Reflecting on Vancouver’s ‘New’ Left, 1970s/1980s.

Capitalism arrived along the eastern Pacific shores via small sailing vessels based in Europe and the eastern seaboard of the US in the late 1700s. Within a century an industrial resource extraction form of capitalism was fully entrenched. Many of my Indigenous ancestors worked hard in these new (to us) industries, but our labour power was not sufficient to fuel the insatiable desire of capitalist expansion. Soon peoples from the far flung reaches of the globe started to arrive in number and this place became British Columbia. By the early 20th century my ancestors were no longer the majority in our own lands. Rather, we had gone from being part of the economy to becoming apart from the economy. This is the backstory to the project I am embarking upon.

The extension of capitalist relations of production to British Columbia occurred in the context of a colonial expansion that brought people here from Europe, Africa, Asia, the Pacific, and other parts of the Americas. Some were advantaged by their class location, others shared in the experience of having value expropriated from them through the theft of their labour time. This project is about those who realized this theft and took action to change things in the 1970s and 1980s. The geographic focus is on the city and region commonly called Vancouver.

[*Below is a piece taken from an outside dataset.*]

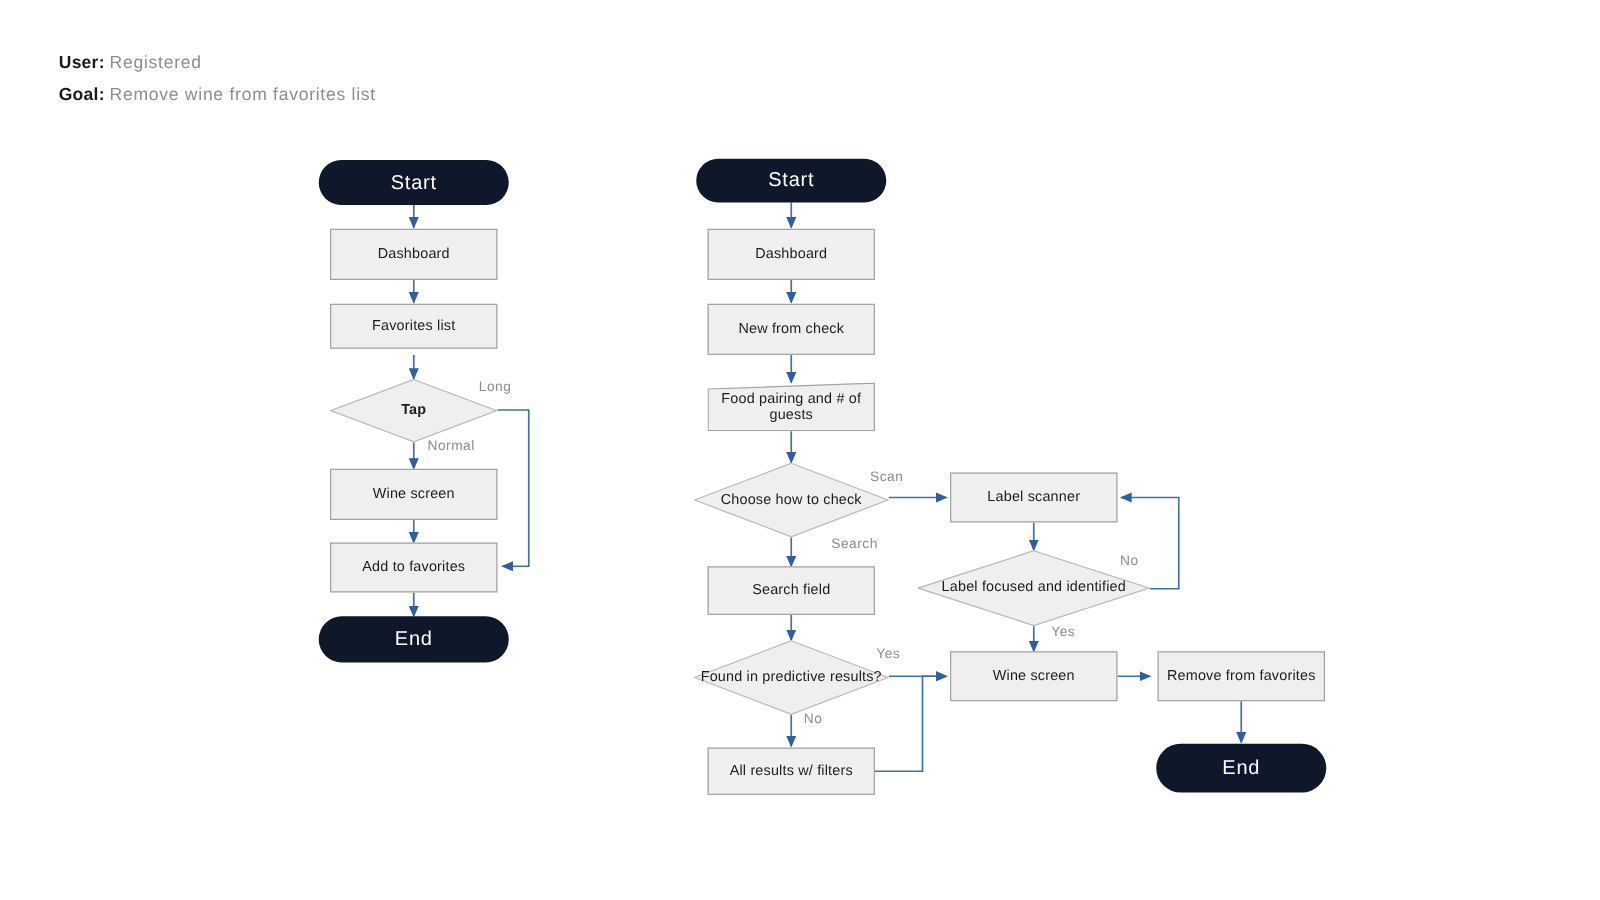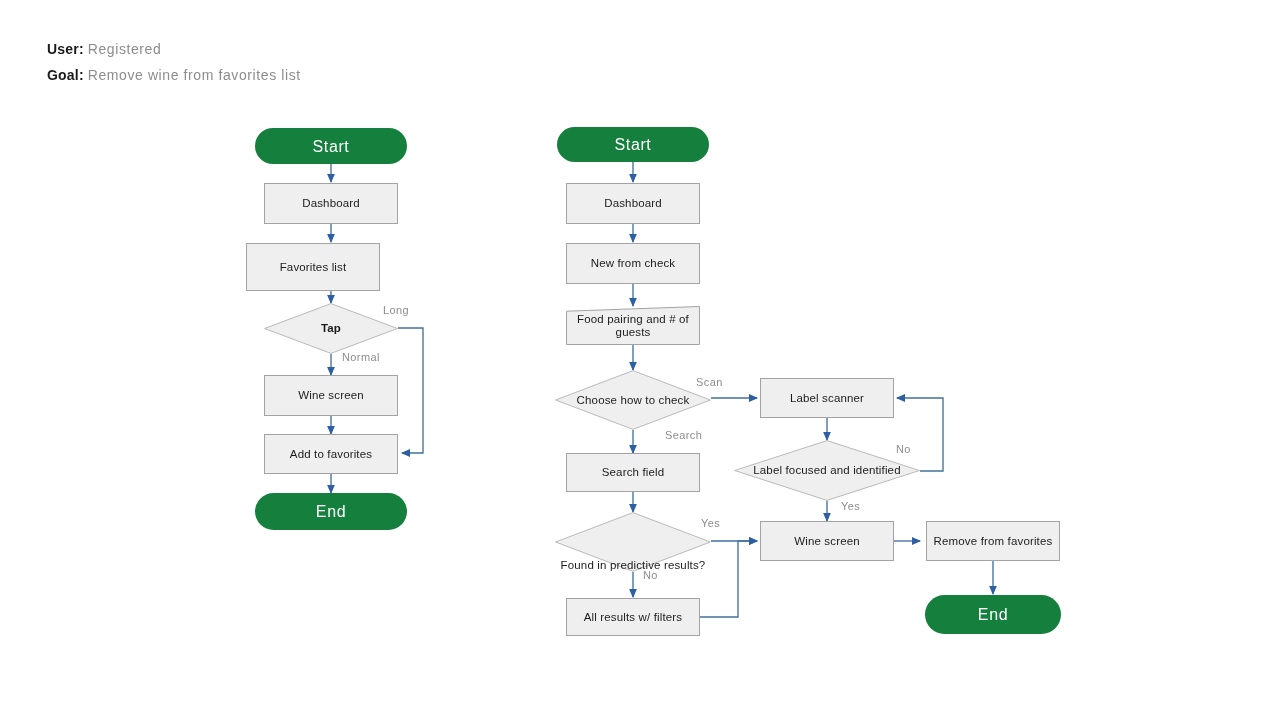"Start" .node.terminator { background: #15803d -> #0f172a }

Drawing in part upon my experience as a member of an extra-parliamentary left grouping in the early 1980s I wish to seek out others who were involved in political activism that sought to bring into existence a radical post-class society. While I intend to include activists from across the time between 1968 (that bookmark year of radical uprisings) and 1983 (the start of the neo-liberal triumph) I will include activists whose life experiences extend before and after this central moment.

 Vancouver in the 1970s and 1980s was a site of intense radical-left activism. The space of activism included a vibrant anarchist milieu (including Direct Action, and the Wimmin’s Fire Brigade), neo-Troksyism (Revolutionary Workers League, International Socialist), remnants of an earlier 1960s Maoism (Workers Communist Party) and the traditional soviet influenced Communist Party of Canada, a host of Latin American support coalitions with links to the wave of revolutionary upheavals in Central and South America, Anti-Apartheid and African Liberation support groups linked to the disintegration of the racist colonial states of South Africa, Rhodesia, Mozambique, and Angola. Activists in this political scene believed in the possibility of a radical societal transformation based in a praxis of class struggle.

Forty and fifty years later the vision of radical societal transformation has been replaced by ideologies that prioritize individual transformation, no less radical, but radically different nonetheless. This project seeks out activists like myself to ask them to reflect on their life’s experiences, their moment of radical activism, how it may have shaped their lives and their choices they made, and then to reflect on their ideas now about what is seen as today’s radical left.